We have a grammar written for antlr V2 and I would like to migrate to antlr v4. Is there any migration Guide? I would also like to know modifications of existing V2 grammar so that we utilize v4 features well.
As we've previously mentioned, ANTLR4 no longer builds an AST for you directly from the grammar. We'll have to write code to do that. We have two options: Produce the very same AST that the ANTLR2 parser produced: same classes, same structure.
It's better to use an off-the-shelf parser (generator) such as ANTLR when you want to develop and use a custom language. It's better to write your own parser when your objective is to write a parser. UNLESS you have a lot of experience writing parsers and can get a working parser that way more quickly than using ANTLR.
I solved this by writing a new Antlr 4 grammar file. There is no good transform from Antlr 2 to Antlr 4.
nice to meet you again!
We recently migrated a set of large grammars to ANTLR 4 and wrote some lessons here: https://tomassetti.me/migrating-from-antlr2-to-antlr4/
Let me summarize the main points here.
ANTLR 4 has features that make grammars more concise and maintenable
ANTLR2 supports only a few target platforms: Java, C#, and C++ while ANTLR4 supports many more
ANTLR4 accepts left-recursive grammars: this a big one, as it leads to far simpler and "less deep" grammars
ANTLR4 parsers employ the adaptive LL(*) algorithm: no need for you to determine "k", which was never trivial to do
ANTLR4 no longer builds an abstract syntax tree (AST). This one will impact your migration the most
In the article we go into the details about translating the single options or the actions on tokens.

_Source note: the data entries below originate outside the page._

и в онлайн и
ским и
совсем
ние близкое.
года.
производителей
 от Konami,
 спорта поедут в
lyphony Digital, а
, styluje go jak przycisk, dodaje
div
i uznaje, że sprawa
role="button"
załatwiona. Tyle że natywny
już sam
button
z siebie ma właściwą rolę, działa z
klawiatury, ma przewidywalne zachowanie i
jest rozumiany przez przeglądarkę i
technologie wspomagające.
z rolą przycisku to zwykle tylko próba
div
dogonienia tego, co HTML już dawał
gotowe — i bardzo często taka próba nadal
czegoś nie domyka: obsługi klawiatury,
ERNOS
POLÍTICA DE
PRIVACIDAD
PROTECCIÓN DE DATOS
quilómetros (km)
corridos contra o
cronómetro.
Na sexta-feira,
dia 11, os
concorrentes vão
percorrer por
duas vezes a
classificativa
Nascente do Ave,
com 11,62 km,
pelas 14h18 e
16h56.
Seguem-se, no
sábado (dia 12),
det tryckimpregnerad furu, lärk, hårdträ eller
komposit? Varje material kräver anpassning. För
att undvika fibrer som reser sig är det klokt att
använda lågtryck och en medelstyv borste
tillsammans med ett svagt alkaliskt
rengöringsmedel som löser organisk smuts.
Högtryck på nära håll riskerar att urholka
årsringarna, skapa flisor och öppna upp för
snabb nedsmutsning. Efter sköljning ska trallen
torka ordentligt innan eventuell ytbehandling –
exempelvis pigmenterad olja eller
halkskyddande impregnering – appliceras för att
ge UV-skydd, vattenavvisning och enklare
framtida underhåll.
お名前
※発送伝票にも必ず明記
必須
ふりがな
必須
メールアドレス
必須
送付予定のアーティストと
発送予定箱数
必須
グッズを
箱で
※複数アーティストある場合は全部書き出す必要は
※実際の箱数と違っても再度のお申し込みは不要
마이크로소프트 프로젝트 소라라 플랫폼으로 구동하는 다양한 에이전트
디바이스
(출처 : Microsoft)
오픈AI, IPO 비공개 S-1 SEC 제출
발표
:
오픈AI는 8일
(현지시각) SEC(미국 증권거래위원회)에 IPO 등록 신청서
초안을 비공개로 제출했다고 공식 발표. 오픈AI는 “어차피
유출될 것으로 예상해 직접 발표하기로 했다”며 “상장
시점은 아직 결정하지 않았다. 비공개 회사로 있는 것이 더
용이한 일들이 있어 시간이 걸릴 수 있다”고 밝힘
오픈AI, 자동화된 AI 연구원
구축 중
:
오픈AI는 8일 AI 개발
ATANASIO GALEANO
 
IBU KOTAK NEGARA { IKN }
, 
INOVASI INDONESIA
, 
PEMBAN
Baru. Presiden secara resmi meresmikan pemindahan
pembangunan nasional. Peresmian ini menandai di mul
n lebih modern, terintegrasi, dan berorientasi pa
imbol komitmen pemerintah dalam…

The core part is how to handle tree-rewriting rules, which are not present in ANTLR 4 anymore.
In practice you will need a library to define the AST, which you will obtain by simplifying the parse-tree produced by ANTLRv4. Now, in ANTLR v2 you used to do that in the grammar itself, while when using ANTLR v4 you will do that as a follow-up step. This is good, because you will have two simpler phases instead of one single convoluted grammar (good for maintenability and testability). However it would require you to write a little library to represent the AST.